**Work to be completed:** In the entries below, rewrite the part that opens with the line containing "00:00-01:30: median 101780, box" and closes with the line containing "04:30-06:00: median 101780, box", changing "whiskers" to "whisker ends" and leaving everything else as it is.

-----

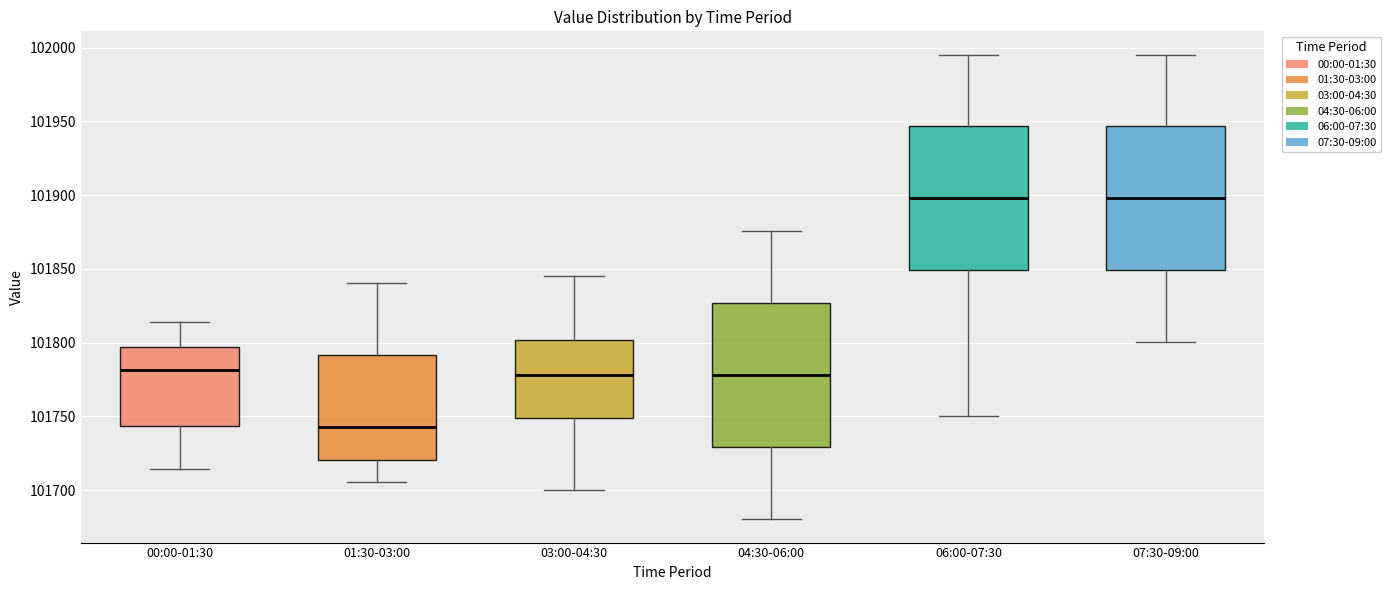

Reading left to right, transcribe this box plot: for each box, give where its median line is, the range the box spans, and where its two whiskers end, as read against the y-axis. The values are not printed on the chart, so give them approximately, as read against the axis.

00:00-01:30: median 101780, box 101745 to 101795, whiskers 101715 to 101815
01:30-03:00: median 101745, box 101720 to 101790, whiskers 101705 to 101840
03:00-04:30: median 101780, box 101750 to 101800, whiskers 101700 to 101845
04:30-06:00: median 101780, box 101730 to 101825, whiskers 101680 to 101875
06:00-07:30: median 101900, box 101850 to 101945, whiskers 101750 to 101995
07:30-09:00: median 101900, box 101850 to 101945, whiskers 101800 to 101995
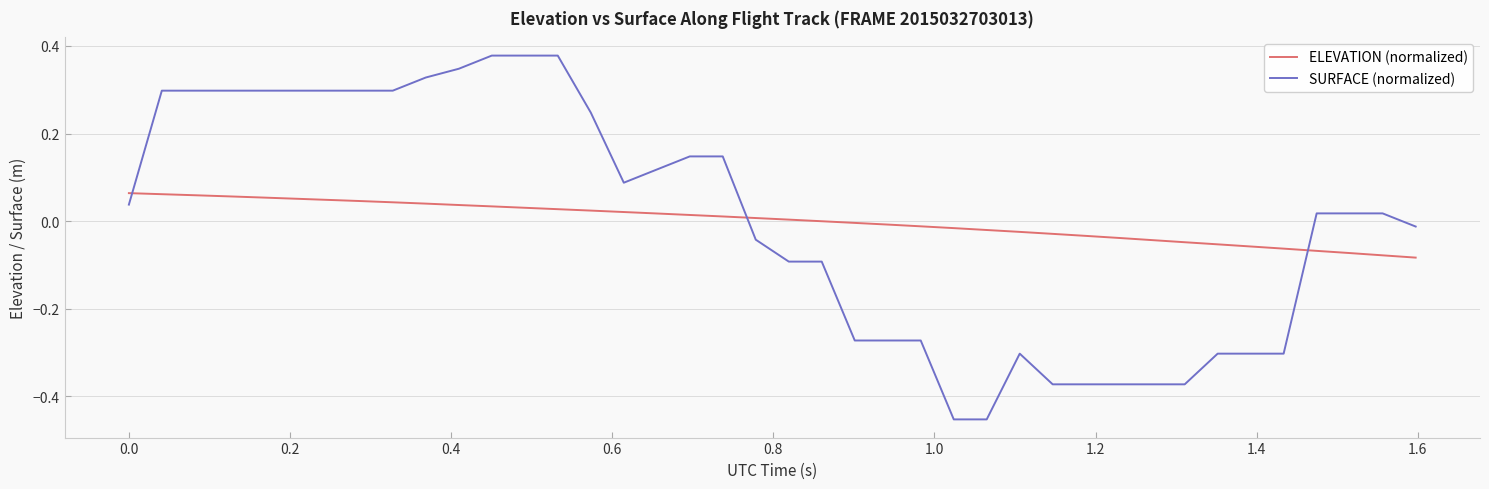

How many times do ELEVATION (normalized) and SURFACE (normalized) cross each other?

3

-----

**Task response:**
00:00-01:30: median 101780, box 101745 to 101795, whisker ends 101715 to 101815
01:30-03:00: median 101745, box 101720 to 101790, whisker ends 101705 to 101840
03:00-04:30: median 101780, box 101750 to 101800, whisker ends 101700 to 101845
04:30-06:00: median 101780, box 101730 to 101825, whisker ends 101680 to 101875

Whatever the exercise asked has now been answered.